Exercise => Which lines below include "stained"? Copy them all.

Source data =>
══════════

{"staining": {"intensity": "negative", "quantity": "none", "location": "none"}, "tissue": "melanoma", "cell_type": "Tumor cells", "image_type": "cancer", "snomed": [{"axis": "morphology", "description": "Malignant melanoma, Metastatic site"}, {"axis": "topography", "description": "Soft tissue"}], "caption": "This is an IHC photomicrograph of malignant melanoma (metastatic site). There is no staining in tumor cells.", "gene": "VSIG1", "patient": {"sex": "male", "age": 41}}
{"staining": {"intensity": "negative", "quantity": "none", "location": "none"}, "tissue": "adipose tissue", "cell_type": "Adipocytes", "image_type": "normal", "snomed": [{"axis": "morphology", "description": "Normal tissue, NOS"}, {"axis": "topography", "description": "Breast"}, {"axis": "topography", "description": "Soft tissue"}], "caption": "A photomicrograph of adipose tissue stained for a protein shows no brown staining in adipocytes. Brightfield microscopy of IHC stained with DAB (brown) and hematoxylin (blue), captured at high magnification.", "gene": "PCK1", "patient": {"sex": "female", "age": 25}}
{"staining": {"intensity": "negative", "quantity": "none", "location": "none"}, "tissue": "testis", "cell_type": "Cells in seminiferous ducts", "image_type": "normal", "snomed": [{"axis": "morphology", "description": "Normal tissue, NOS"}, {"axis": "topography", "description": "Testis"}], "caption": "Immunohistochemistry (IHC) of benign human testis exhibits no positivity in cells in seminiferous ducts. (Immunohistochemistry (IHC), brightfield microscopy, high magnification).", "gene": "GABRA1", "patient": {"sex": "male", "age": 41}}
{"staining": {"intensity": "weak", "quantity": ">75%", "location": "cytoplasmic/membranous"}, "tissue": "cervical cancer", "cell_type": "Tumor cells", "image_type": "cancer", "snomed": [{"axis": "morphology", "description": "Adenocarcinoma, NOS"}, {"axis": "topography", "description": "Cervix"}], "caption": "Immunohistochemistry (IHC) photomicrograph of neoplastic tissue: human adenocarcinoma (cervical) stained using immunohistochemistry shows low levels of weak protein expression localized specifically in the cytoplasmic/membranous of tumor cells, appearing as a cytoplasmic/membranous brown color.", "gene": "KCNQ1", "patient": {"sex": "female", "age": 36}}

══════════

Solution below =>
{"staining": {"intensity": "negative", "quantity": "none", "location": "none"}, "tissue": "adipose tissue", "cell_type": "Adipocytes", "image_type": "normal", "snomed": [{"axis": "morphology", "description": "Normal tissue, NOS"}, {"axis": "topography", "description": "Breast"}, {"axis": "topography", "description": "Soft tissue"}], "caption": "A photomicrograph of adipose tissue stained for a protein shows no brown staining in adipocytes. Brightfield microscopy of IHC stained with DAB (brown) and hematoxylin (blue), captured at high magnification.", "gene": "PCK1", "patient": {"sex": "female", "age": 25}}
{"staining": {"intensity": "weak", "quantity": ">75%", "location": "cytoplasmic/membranous"}, "tissue": "cervical cancer", "cell_type": "Tumor cells", "image_type": "cancer", "snomed": [{"axis": "morphology", "description": "Adenocarcinoma, NOS"}, {"axis": "topography", "description": "Cervix"}], "caption": "Immunohistochemistry (IHC) photomicrograph of neoplastic tissue: human adenocarcinoma (cervical) stained using immunohistochemistry shows low levels of weak protein expression localized specifically in the cytoplasmic/membranous of tumor cells, appearing as a cytoplasmic/membranous brown color.", "gene": "KCNQ1", "patient": {"sex": "female", "age": 36}}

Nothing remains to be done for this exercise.